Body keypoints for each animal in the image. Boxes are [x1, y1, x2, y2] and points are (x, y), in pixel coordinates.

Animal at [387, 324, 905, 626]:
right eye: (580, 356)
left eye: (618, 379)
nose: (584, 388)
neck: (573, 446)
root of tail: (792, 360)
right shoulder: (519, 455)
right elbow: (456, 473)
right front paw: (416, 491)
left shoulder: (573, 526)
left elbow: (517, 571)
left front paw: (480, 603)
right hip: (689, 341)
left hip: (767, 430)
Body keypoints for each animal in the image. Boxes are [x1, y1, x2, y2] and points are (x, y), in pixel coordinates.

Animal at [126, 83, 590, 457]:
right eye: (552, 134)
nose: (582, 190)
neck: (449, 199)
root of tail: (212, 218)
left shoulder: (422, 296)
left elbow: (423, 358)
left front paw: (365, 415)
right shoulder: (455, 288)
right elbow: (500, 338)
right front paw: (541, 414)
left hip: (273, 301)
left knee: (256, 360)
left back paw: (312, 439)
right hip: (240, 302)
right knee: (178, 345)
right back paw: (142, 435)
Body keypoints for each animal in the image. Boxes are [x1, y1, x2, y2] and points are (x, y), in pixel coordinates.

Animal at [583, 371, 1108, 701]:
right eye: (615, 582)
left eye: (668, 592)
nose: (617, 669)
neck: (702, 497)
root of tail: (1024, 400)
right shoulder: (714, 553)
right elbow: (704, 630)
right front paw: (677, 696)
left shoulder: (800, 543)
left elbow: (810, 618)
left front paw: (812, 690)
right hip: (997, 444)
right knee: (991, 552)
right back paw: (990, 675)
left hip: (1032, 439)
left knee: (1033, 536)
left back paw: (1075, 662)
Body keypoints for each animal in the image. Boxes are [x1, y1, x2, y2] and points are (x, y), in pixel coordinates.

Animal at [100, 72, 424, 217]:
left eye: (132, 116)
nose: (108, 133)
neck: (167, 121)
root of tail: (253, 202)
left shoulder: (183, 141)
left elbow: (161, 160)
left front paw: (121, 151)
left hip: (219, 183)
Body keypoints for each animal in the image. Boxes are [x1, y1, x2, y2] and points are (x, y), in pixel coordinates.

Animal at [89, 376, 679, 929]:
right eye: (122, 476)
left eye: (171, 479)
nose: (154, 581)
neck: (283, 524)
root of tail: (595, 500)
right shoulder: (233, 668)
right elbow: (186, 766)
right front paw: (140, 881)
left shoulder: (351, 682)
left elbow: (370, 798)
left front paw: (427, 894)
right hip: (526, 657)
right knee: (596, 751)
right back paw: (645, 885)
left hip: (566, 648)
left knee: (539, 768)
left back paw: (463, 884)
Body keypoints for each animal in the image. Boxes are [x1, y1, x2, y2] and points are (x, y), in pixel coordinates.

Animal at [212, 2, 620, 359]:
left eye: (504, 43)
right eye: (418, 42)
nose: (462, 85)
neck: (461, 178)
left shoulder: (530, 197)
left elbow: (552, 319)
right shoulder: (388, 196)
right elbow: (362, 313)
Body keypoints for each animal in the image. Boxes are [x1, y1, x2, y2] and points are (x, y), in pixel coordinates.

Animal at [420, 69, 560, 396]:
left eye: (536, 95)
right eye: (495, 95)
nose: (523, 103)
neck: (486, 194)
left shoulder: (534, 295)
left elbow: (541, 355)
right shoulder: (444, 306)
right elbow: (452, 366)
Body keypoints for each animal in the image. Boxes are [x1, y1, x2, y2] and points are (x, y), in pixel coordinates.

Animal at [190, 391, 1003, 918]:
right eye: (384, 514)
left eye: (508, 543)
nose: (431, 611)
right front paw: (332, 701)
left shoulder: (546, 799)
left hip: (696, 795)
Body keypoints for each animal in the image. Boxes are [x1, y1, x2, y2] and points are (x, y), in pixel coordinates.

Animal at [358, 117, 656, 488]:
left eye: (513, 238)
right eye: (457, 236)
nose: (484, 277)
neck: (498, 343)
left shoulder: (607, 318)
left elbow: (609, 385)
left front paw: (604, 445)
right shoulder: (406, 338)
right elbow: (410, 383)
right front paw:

------------

=== YOUR TASK ===
Reproduce, word for word, every line starting at the line that contains "left shoulder: (546, 799)" and ending with the final line of the entries.

=== RESULT OF THE TASK ===
left shoulder: (546, 799)
left hip: (696, 795)
Body keypoints for each animal in the image. Boxes are [x1, y1, x2, y2] and points are (x, y), in pixel coordinates.

Animal at [358, 117, 656, 488]:
left eye: (513, 238)
right eye: (457, 236)
nose: (484, 277)
neck: (498, 343)
left shoulder: (607, 318)
left elbow: (609, 385)
left front paw: (604, 445)
right shoulder: (406, 338)
right elbow: (410, 383)
right front paw:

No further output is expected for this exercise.